All of the recorders were "rolling" at once so sound stimuli in all of the tests are identical. The landscape is sloped at angle of about 10 degrees from left to right so other changes in apparent elevation can be attributed to differences in the mics/arrays. Here is another, slower-paced version of the test made with longer durations of the same clips.

At first, the pans can seem quite similar, but by playing the test a number of times at a comfortable sound level, significant differences can emerge. Using processes of elimination and what they already know about mic array traits, the field recordists I have shared the test with have been able to identify arrays used with a high degree of accuracy. They have pointed-out differences in horizontal spacing as well as depth (apparent distance from the mic across the stereo field) and overall consistency or smoothness. Several have commented that it helps to close your eyes and visualize a boom box playing short excerpts of pink noise across a 200' wide landscape. The different mics used in the arrays account for much of the frequency response differences heard. After you have noted the performance differences and allocated them to appropriate array types, here's a chart identifying the mic arrays to see how you fared.

Visitors are welcome to leave observations and questions about the test below. Rob D.


At 3:10 AM, Blogger gabriele said...

Hi Rob,

my name is Gabriele. I'd like to make some questions about the Rich Peet's AT3032s foam cube.

I listened to the test and I liked the stereo passage of the noise from left to right.

Does the foam act like a sort of barrier between the At3032s angled 90deg or is it like having 4 spaced omnis?

Are there any phase issues in a mixdown to mono?

How else could I set up 4 AT3032s to make a surround array?

Thank you very much.

Gabriele Fasano

At 4:18 AM, Blogger Rob D. said...

Hi Gabriele-

There appears to be some boundary effect created by the foam but not as pronounced as a hard surface boundary would be. I'm not aware of any phase issues.

The amplitude of sounds in the center or between the mics with the Cube is lower compared to other array designs.

There are many ways to make surround arrays with 3032s. The DIY Boundary Mics Blog has some stereo arrays that are being used for surround and stereo. There are several theories for surround imagery with differing strengths and weaknesses. Many personal preferences and other factors involved in what folks like best.

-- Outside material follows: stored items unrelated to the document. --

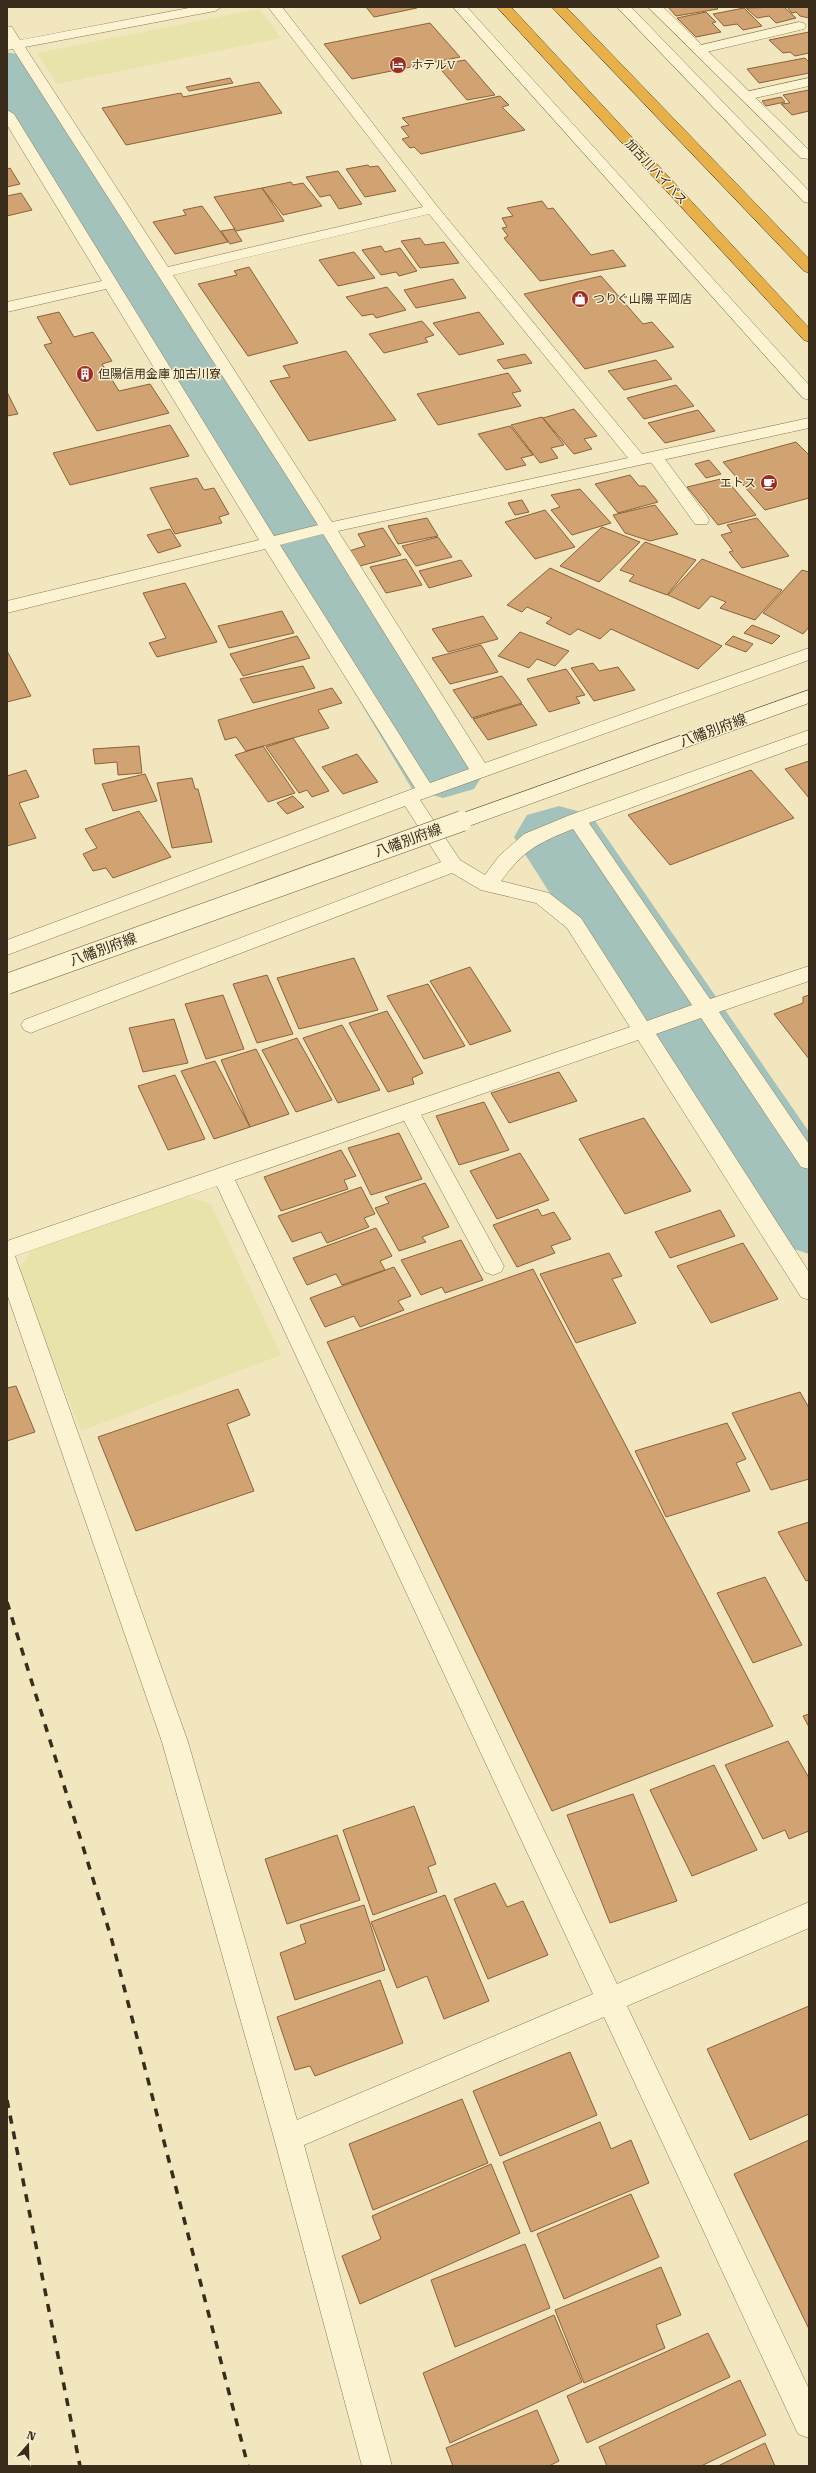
<svg xmlns="http://www.w3.org/2000/svg" width="816" height="2473" font-family="'Roboto Serif','Noto Sans JP',serif">
<rect width="100%" height="100%" fill="#f1e6be"/>
<!-- farmland -->
<path fill="#e7e3ab" d="M259 9 281 38 57 84 37 53Z
M186 1196 211 1204 281 1355 81 1431 17 1273 31 1251Z"/>
<g fill="none" stroke-linecap="round" stroke-linejoin="round">
<!-- river -->
<path fill="#a2c2bb" fill-rule="evenodd" d="M7 52 30 57 39 71 347 545 487 768 474 789 443 798 412 789 267 545 7 123Z
M559 806 591 815 809 1132V1254L773 1242 514 837 527 815Z"/>
</g>
<!-- building -->
<path fill="#d1a272" stroke="#8b623a" d="M366 7H417V8L374 17Z
M668 7H716L718 9 676 16Z
M784 7 796 18 776 23 769 16 757 18 746 8Z
M787 7H809V18L800 16 796 12 792 13Z
M744 8 762 26 743 30 737 24 724 26 713 14Z
M706 12 716 22 712 23 721 32 696 37 677 18Z
M430 23 460 57 352 79 324 44Z
M809 32V53L795 56 790 52 783 53 769 40Z
M805 58 809 62V73L759 83 747 69Z
M465 60 495 95 467 100 437 65Z
M230 78 233 83 189 91 186 87Z
M259 82 282 113 126 145 102 108 181 93 183 97Z
M809 90V111L792 115 781 104 790 103 783 95Z
M500 96 509 105 502 107 525 130 421 154 414 147 410 148 402 139 409 137 401 127 409 125 402 118Z
M781 97 785 102 766 106 762 101Z
M368 165 370 167 378 166 396 191 365 197 346 169Z
M10 168 20 184 7 187V169Z
M338 171 362 204 339 209 330 195 320 197 306 177Z
M291 182 293 185 303 183 322 206 283 215 262 188Z
M262 188 284 221 236 231 214 197Z
M21 193 32 210 7 216V196Z
M542 201 548 209 553 208 591 255 613 250 626 266 540 281 504 238 508 236 502 228 507 227 502 218 513 216 507 208Z
M202 206 228 242 175 254 153 222 186 215 183 210Z
M234 229 242 241 230 244 221 231Z
M420 238 425 245 444 242 459 263 420 268 401 241Z
M381 246 385 252 400 248 417 271 399 276 396 272 381 275 362 250Z
M354 252 375 278 338 286 319 260Z
M249 267 298 343 248 356 198 284 237 275 234 271Z
M601 276 643 324 652 322 674 347 585 369 524 294Z
M453 279 466 298 416 308 404 290Z
M387 287 406 310 376 318 373 314 362 316 346 297Z
M59 312 74 337 93 332 112 361 102 364 119 391 150 384 169 413 97 431 44 345 52 343 37 317Z
M479 312 504 344 459 355 433 323Z
M422 321 434 335 425 338 428 342 384 353 369 334Z
M346 351 396 420 309 441 270 381 290 377 283 366Z
M525 354 532 363 504 369 497 360Z
M656 360 672 379 624 390 608 371Z
M508 373 521 391 512 393 521 406 438 425 417 394Z
M676 385 694 406 644 419 627 398Z
M7 392 18 414 7 416Z
M574 409 597 436 584 439 592 449 574 454 543 418Z
M698 410 715 431 665 443 648 423Z
M542 417 564 445 551 448 558 458 540 463 511 425Z
M170 425 189 456 70 485 53 453Z
M510 426 533 455 521 458 526 465 506 470 478 434Z
M796 442 809 455V498L765 510 723 462Z
M709 460 721 474 706 478 695 464Z
M630 475 639 486H645L658 502 618 513 595 484Z
M197 478 204 490 214 488 229 514 219 517 222 523 175 534 150 488Z
M725 478 756 515 718 525 687 487Z
M580 489 611 523 572 535 551 510 560 507 551 495Z
M522 500 529 512 515 515 508 503Z
M655 505 678 534 650 541 625 533 613 515Z
M545 510 575 547 535 559 505 522Z
M427 518 438 536 398 544 388 526Z
M757 518 789 556 742 568 729 552 733 551 721 535 732 532 727 525Z
M602 527 640 542 599 582 560 566Z
M383 528 401 555 360 566 349 551 365 546 358 534Z
M170 529 181 546 158 553 147 535Z
M438 537 452 557 416 566 402 546Z
M645 542 696 560 667 595 629 581 634 575 620 570Z
M406 559 422 585 386 593 370 567Z
M702 559 782 590 755 620 720 608 726 602 711 596 699 609 668 595Z
M461 560 472 576 429 588 419 571Z
M550 568 722 646 698 669 611 629 600 639 578 629 570 635 546 623 552 618 527 607 522 612 507 605Z
M802 570 809 572V627L803 634 763 613Z
M185 583 217 642 157 657 149 643 166 638 143 593Z
M282 611 294 633 229 648 218 626Z
M483 616 498 639 448 652 432 629Z
M752 625 780 636 772 644 744 633Z
M520 632 569 651 555 666 537 659 529 668 498 656Z
M297 636 310 658 243 676 230 654Z
M733 636 753 644 746 652 725 644Z
M481 645 498 672 450 684 432 658Z
M7 651 31 696 7 702Z
M593 663 599 671 618 667 635 690 594 701 571 668Z
M303 666 315 688 253 703 240 679Z
M566 669 585 695 576 697 580 703 549 712 527 679Z
M502 676 522 703 472 718 453 690Z
M332 688 342 703 318 710 329 728 246 751 236 737 225 740 218 720Z
M522 704 537 725 488 740 473 719Z
M293 738 329 791 312 797 307 790 299 793 266 747Z
M139 746 142 773 118 775 117 762 95 764 93 749Z
M263 746 295 793 268 802 235 755Z
M357 754 378 782 343 794 322 767Z
M809 761V798L785 769Z
M26 770 39 797 19 803 36 838 7 846V776Z
M751 770 794 818 670 865 628 815Z
M145 774 157 801 113 811 102 784Z
M192 778 195 789H198L212 842 172 848 157 783Z
M293 796 304 807 287 814 277 803Z
M139 811 171 857 113 878 106 868 93 871 83 854 97 848 85 829Z
M354 958 378 1010 299 1029 277 978Z
M470 967 511 1031 470 1045 430 981Z
M267 975 293 1034 257 1043 233 984Z
M428 984 465 1046 424 1059 387 996Z
M223 995 244 1049 206 1059 185 1004Z
M809 995V1059L774 1014 803 1003V997Z
M387 1011 423 1073 412 1078 414 1084 388 1092 349 1023Z
M174 1019 188 1063 143 1072 129 1028Z
M342 1025 380 1090 338 1103 303 1038Z
M297 1038 332 1100 296 1112 262 1050Z
M256 1049 289 1114 250 1127 221 1060Z
M215 1061 250 1127 214 1139 181 1071Z
M559 1072 577 1101 509 1123 491 1093Z
M175 1075 205 1139 168 1150 138 1086Z
M484 1102 509 1150 459 1165 436 1116Z
M644 1118 691 1191 625 1214 579 1139Z
M399 1133 422 1179 371 1195 348 1148Z
M341 1150 356 1176 344 1180 348 1189 281 1211 264 1177Z
M520 1153 549 1200 497 1219 470 1171Z
M425 1183 449 1227 422 1237 426 1242 399 1251 375 1208 389 1203 385 1197Z
M361 1187 375 1214 364 1218 369 1227 327 1243 321 1232 292 1242 278 1216Z
M538 1209 542 1216 554 1212 571 1239 551 1246 555 1253 517 1267 493 1225Z
M720 1210 735 1236 670 1258 655 1232Z
M376 1228 392 1256 380 1261 385 1270 342 1285 336 1274 307 1285 293 1258Z
M461 1240 483 1280 445 1293 442 1287 421 1295 401 1260Z
M743 1243 778 1299 711 1323 677 1266Z
M609 1253 622 1276 612 1279 636 1323 576 1343 540 1274Z
M394 1267 411 1296 398 1301 404 1310 360 1327 354 1316 325 1327 310 1298Z
M533 1269 773 1726 552 1811 327 1342Z
M16 1386 35 1432 7 1441V1388Z
M238 1389 250 1415 227 1424 254 1491 136 1531 98 1437Z
M800 1392 809 1408V1479L771 1490 732 1413Z
M727 1423 746 1459 736 1463 750 1491 666 1517 635 1451Z
M809 1522V1580L806 1581 778 1532Z
M765 1577 802 1645 753 1663 717 1593Z
M809 1714V1727L803 1716Z
M788 1741 809 1778V1831L789 1839 785 1830 763 1839 725 1765Z
M714 1765 757 1850 692 1876 650 1790Z
M633 1794 677 1901 610 1923 567 1815Z
M414 1806 436 1864 428 1867 437 1892 373 1915 343 1830Z
M337 1835 360 1900 287 1924 265 1859Z
M495 1883 507 1907 523 1901 548 1955 488 1979 454 1899Z
M445 1895 489 2001 444 2019 427 1976 397 1988 371 1922Z
M364 1905 385 1970 295 2000 280 1953 306 1943 300 1925Z
M380 1980 403 2043 315 2076 310 2066 295 2070 277 2017Z
M809 2006V2114L750 2140 707 2049Z
M570 2052 597 2115 500 2156 473 2091Z
M462 2099 488 2163 373 2210 349 2144Z
M600 2122 611 2149 631 2140 649 2183 531 2232 503 2162Z
M809 2140V2329L734 2174Z
M491 2164 520 2233 360 2304 342 2256 381 2239 372 2216Z
M631 2194 659 2257 564 2299 537 2234Z
M525 2244 550 2308 455 2347 431 2280Z
M661 2267 681 2315 656 2325 665 2348 584 2383 555 2310Z
M554 2315 582 2382 450 2443 423 2373Z
M708 2333 730 2377 587 2443 567 2396Z
M740 2380 766 2435 701 2466H607L599 2447Z
M537 2410 559 2461 549 2466H453L446 2448Z
M765 2443 775 2466H718Z"/>
<g fill="none" stroke-linecap="round" stroke-linejoin="round">
<!-- service casing -->
<g stroke="#8a7756" stroke-width="1">
<path id="service" d="M799 22 804 23 806 26 804 29 698 54 691 50 693 47Z
M809 78V86L746 100 739 96 741 93Z
M656 453 662 455 707 516 709 520 707 524H695L648 458 650 455Z"/>
</g>
<!-- minor casing -->
<g stroke="#8a7756" stroke-width="1">
<path id="minor" d="M194 7H222L215 11 25 47 168 267 423 207 268 7H282L437 206 642 454 809 418V428L338 531 485 763 809 648V660L420 800 460 860 485 875 499 856 524 834 570 815 809 730V743L589 823 710 999 809 966V981L719 1012 809 1144V1169L801 1167 701 1018 656 1034 809 1272V1300L801 1297 638 1040 421 1115 504 1266 501 1272 493 1275 485 1272 404 1121 235 1180 617 1984 809 1902V1928L627 2006 809 2389V2438L798 2434 604 2017 304 2145 392 2466H362L274 2138 162 1742 7 1294V1241L630 1027 567 928 536 903 481 890 452 873 38 1030 31 1033 24 1030 21 1025 24 1020 441 862 405 806 7 955V940L415 788 265 549 7 613V601L259 540 106 289 7 312V302L102 281 7 125V110L14 114 274 536 318 525 13 49 7 50V26L12 27 20 40ZM429 214 628 458 332 522 173 275ZM323 534 469 769 430 783 280 545ZM573 829 692 1005 647 1021 581 918 549 893 501 881C524 850 538 843 573 829ZM217 1186 593 1994 297 2120 188 1742 15 1256Z
M453 7H467L809 385V400L803 398Z
M648 7H663L809 150V159L801 158Z"/>
</g>
<!-- tertiary casing -->
<g stroke="#8a7756" stroke-width="1">
<path id="tertiary" d="M617 7H631L809 191V203L804 202Z"/>
</g>
<!-- secondary casing -->
<g stroke="#6c5739" stroke-width="1">
<path id="secondary" d="M809 690V703L469 826 462 828 455 826 452 821 455 816Z"/>
</g>
<!-- motorway casing -->
<g stroke="#57442b" stroke-width="1">
<path id="motorway" d="M497 7H511L809 328V342L804 340Z
M552 7H566L809 259V273L804 271Z"/>
</g>
<!-- service -->
<use href="#service" fill="#fbf3d2" fill-rule="evenodd"/>
<!-- minor -->
<use href="#minor" fill="#fbf3d2" fill-rule="evenodd"/>
<!-- tertiary -->
<use href="#tertiary" fill="#fbf3d2" fill-rule="evenodd"/>
<!-- secondary -->
<use href="#secondary" fill="#fbf3d2" fill-rule="evenodd"/>
<!-- motorway -->
<use href="#motorway" fill="#e7b048" fill-rule="evenodd"/>
<!-- rail -->
<path stroke="#392c1b" stroke-width="3.5" stroke-dasharray="8 8" stroke-linecap="butt" d="M7 1602 111 1937 248 2466
M7 2100 80 2466"/>
<!-- secondary-bridge casing -->
<g stroke="#6c5739" stroke-width="21" stroke-linecap="butt">
<path id="secondary-bridge" d="M7 984 462 821"/>
</g>
<!-- secondary-bridge -->
<use href="#secondary-bridge" stroke="#fbf3d2" stroke-width="20"/>
</g>
<!-- icons -->
<defs>
<g id="hotel-disc" transform="scale(0.9)"><circle r="9.5" fill="#9d2c22" stroke="#f8efce"/><path d="M-6-4.5h1.5V1H6V5H4.5V3h-9V5H-6ZM-4 0a1.8 1.8 0 1 1 3.6 0ZM.5 0V-2.5h3Q6-2.5 6 0Z" fill="#fff"/></g>
<g id="shop-disc" transform="scale(0.9)"><circle r="9.5" fill="#9d2c22" stroke="#f8efce"/><path d="M-5-2.5h2.3a2.7 3.5 0 0 1 5.4 0H5L5.5 6h-11ZM-1.5-2.5h3a1.5 2.3 0 0 0-3 0Z" fill="#fff"/></g>
<g id="building-disc" transform="scale(0.9)"><circle r="9.5" fill="#9d2c22" stroke="#f8efce"/><path d="M-4-6H4V6H1V3H-1V6H-4ZM-2.5-4.3h1.7v1.8h-1.7ZM.8-4.3h1.7v1.8H.8ZM-2.5-1h1.7V.8h-1.7ZM.8-1h1.7V.8H.8Z" fill="#fff"/></g>
<g id="cafe-disc" transform="scale(0.9)"><circle r="9.5" fill="#9d2c22" stroke="#f8efce"/><path d="M-5.5-4.5H6V0H3Q3 3.5 0 3.5H-2.5Q-5.5 3.5-5.5 0ZM3-3.2v2h1.7v-2ZM-6 4.5H4V6H-6Z" fill="#fff"/></g>
</defs>
<g fill-rule="evenodd">
<use href="#hotel-disc" x="398" y="65"/>
<use href="#shop-disc" x="580" y="299"/>
<use href="#building-disc" x="85" y="374"/>
<use href="#cafe-disc" x="769" y="483"/>
</g>
<g text-anchor="middle" dominant-baseline="central" stroke-width="3" stroke-linejoin="round" paint-order="stroke">
<!-- far-poi labels -->
<g font-size="12" fill="#392c1b" stroke="#f8efce" text-anchor="start">
<text x="411" y="65">ホテルV</text>
<text x="593" y="299">つりぐ山陽 平岡店</text>
<text x="98" y="374">但陽信用金庫 加古川寮</text>
<text x="756" y="483" text-anchor="end">エトス</text>
</g>
<!-- far-street labels -->
<g font-size="12" fill="#392c1b" stroke="#f8efce">
<text transform="translate(656 172) rotate(47)">加古川バイパス</text>
</g>
<!-- street labels -->
<g font-size="14" fill="#392c1b" stroke="#f8efce">
<text transform="translate(713 730) rotate(-20)">八幡別府線</text>
<text transform="translate(408 840) rotate(-20)">八幡別府線</text>
<text transform="translate(103 949) rotate(-20)">八幡別府線</text>
</g>
</g>
<!-- border -->
<rect width="816" height="2473" fill="none" stroke="#392c1b" stroke-width="16"/>
<!-- north arrow -->
<g transform="translate(28 2445) rotate(20)" stroke="#f8efce" stroke-width="3" paint-order="stroke">
<path d="M0-3L7 15L0 10L-7 15Z" fill="#392c1b"/>
<text y="-6" font-size="11" font-weight="bold" text-anchor="middle" fill="#392c1b">N</text>
</g>
</svg>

I'm currently using spaced stereo pairs with medium-sized SASS-like DIY arrays and/or Jecklin Discs. Here is one spaced pair example,

Rob D.

At 9:00 AM, Blogger gabriele said...

Hi Rob,

Thanks for your reply!

Please could you tell me how does the Rich's foam cube sounds?
Are there any 'holes' in the surround image?

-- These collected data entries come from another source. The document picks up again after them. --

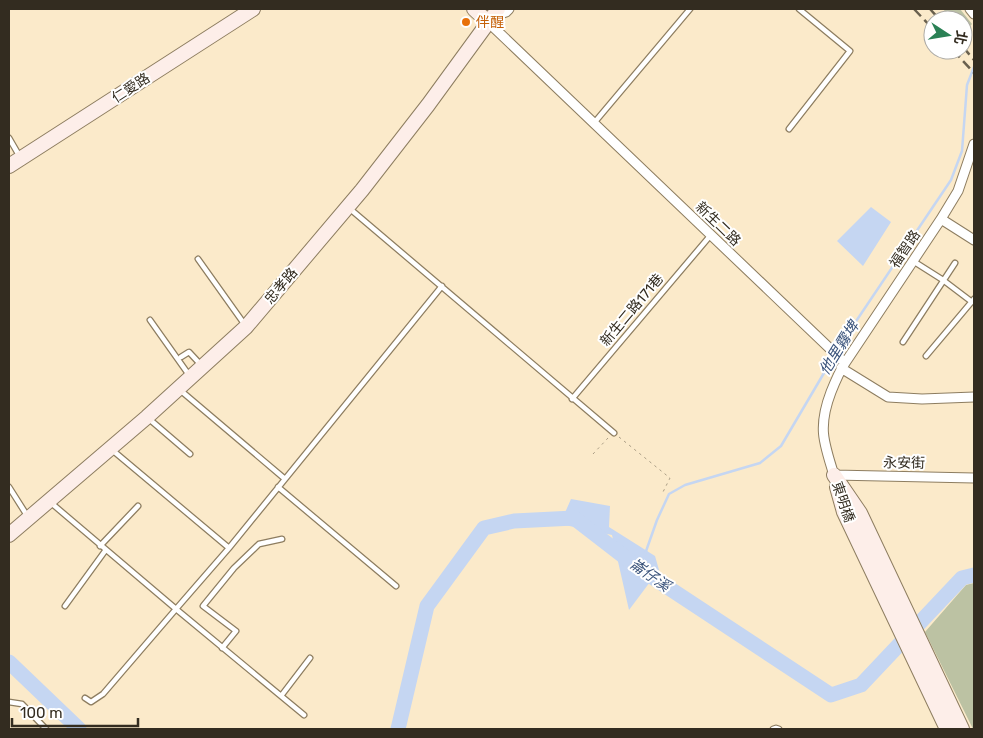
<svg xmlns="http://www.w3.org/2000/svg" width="983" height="738" viewBox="0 0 983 738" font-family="Rubik,'Noto Sans TC',sans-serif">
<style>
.forest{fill:#bcc2a3}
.water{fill:#c5d6f2}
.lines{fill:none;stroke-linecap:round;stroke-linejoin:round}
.stream{stroke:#c5d6f2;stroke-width:2.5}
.river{stroke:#c5d6f2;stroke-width:15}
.lane-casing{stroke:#8d7d60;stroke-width:7}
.street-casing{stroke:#8d7d60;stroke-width:11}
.secondary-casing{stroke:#8d7d60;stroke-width:16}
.path{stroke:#aa9d85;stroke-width:1;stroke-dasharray:2.5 4;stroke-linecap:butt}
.lane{stroke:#fff;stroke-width:4.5}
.street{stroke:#fff;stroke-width:9}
.secondary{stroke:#fdeee9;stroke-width:14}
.rail{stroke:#69604e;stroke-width:2.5;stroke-dasharray:10 5;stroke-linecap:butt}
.food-dot{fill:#e8710a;stroke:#fff;stroke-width:2}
.labels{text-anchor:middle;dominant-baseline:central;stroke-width:4;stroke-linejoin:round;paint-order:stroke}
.food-label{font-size:14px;fill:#c56008;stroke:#fff;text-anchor:start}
.street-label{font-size:14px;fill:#332c20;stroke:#fff}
.water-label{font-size:15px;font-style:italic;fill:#39527a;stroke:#fff}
</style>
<rect width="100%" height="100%" fill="#fbeaca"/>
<path class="forest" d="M943,9H960L972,24L963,33V20H952Z
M974,583V729H973L925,632L966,585Z"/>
<path class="water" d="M871,207L891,222L863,266L837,241Z
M571,499L610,506L609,527L655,556L659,570L629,610L612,535L560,524Z"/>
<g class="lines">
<path class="stream" d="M836,351L951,180L962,151L967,85L974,67
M645,554L657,520L669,494L685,485L760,463L781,446L834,356"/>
<path class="river" d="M9,662L79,729
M398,729L427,606L484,528L514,521L574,518L640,569L831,695L861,685L962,578L974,575"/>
<g class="lane-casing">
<path id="lane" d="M594,123L690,9
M789,129L850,51L799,9
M9,138L20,157
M349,208L614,433
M198,259L245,325
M913,261L943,280L972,302
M150,320L189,375
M903,342L955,263
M926,356L974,299
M181,357L189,352L202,366
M180,390L285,479
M572,399L710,236
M148,418L190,454
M111,449L229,548
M9,487L28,517
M278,487L396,586
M50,502L176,609L229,548L442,286
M100,546L138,506
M65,606L105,551
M222,648L236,631L203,606L234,568L259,544L282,539
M281,696L304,715
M85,698L91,702L103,694L176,609L281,696L310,658
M9,702L22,704L46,729
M773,729L776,728L779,729"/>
</g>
<g class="street-casing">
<path id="street" d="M970,9L974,14
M494,16L506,12L509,9
M488,22L845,363C839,372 835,382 831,392C818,426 823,441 834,475L974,478
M941,219L974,240
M845,363L941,219L958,191L974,144
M841,368L888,397L922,399L974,397"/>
</g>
<g class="secondary-casing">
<path id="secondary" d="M474,9L488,22
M9,166L253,9
M834,475L860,513L962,729
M837,487L844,512L947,729
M9,535L147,417L246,327L362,190L428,105L498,9"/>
</g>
<path class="path" d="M619,437L670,478L662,494
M593,454L608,438"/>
<use href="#lane" class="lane"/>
<use href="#street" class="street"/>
<use href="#secondary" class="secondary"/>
<path class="rail" d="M914,9L933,29
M930,9L940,20
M963,47L974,60
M953,50L974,73"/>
</g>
<circle class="food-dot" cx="466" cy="22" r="5"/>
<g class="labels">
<g class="food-label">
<text x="476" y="22">伴醒</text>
</g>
<g class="street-label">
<text transform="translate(131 88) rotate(-33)">仁愛路</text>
<text transform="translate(718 224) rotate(44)">新生二路</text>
<text transform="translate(905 249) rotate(-56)">福智路</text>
<text transform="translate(281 286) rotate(-50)">忠孝路</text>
<text transform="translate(632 310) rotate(-50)">新生二路171巷</text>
<text transform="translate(904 463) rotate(1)">永安街</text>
<text transform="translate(843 502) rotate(71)">東明橋</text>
</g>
<g class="water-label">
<text transform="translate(839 348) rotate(-58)">他里霧埤</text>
<text transform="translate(650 575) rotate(35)">崙仔溪</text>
</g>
</g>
<rect width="983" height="738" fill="none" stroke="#332c20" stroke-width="20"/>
<g transform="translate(948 35) rotate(102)"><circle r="24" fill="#ffffff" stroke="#adaba6"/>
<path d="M0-4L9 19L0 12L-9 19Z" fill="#2a8155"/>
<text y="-8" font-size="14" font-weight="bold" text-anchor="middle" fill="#332c20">北</text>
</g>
<path d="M12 718v8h126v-8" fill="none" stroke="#332c20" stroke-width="2.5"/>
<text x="20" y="718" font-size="15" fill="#332c20" stroke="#ffffff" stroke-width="4" paint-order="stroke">100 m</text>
</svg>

I built an AT3032s wooden stereo set up as shown on Curt Olson's blog and I'm very happy with the results. Do you think I could make a surround rig composed by 2 wooden set up like that, opposed to each other and separated 14'' or more like in the Rich's foam cube?

Thank you very much again for your help!


At 10:09 AM, Blogger Rob D. said...

Hi Gabriele-
I personally prefer what I can do with spaced stereo pairs over a symmetrical array. Human hearing is not at all symmetrical. As I said, the "centers" between the mics on the Cube have lower gain. There is no perfect mic array-- thre are strengthsand weaknesses and the speaker systems and setting for surround playback have huge influences on results too.

The neat thing about the DIY boundary arrays, besides the interesting spatial qualities they are capable of, is they are easy and inexpensive to make. You can make several types and try them all. This will teach you a lot more than people's suggestions.

There's a small email list of nature recordists who work in surround that I can direct you. Its best that you build some of the arrays and become familiar with some of the differences in performance you hear. The DIY Boundary Mics Blog has many of the designs. Rob D.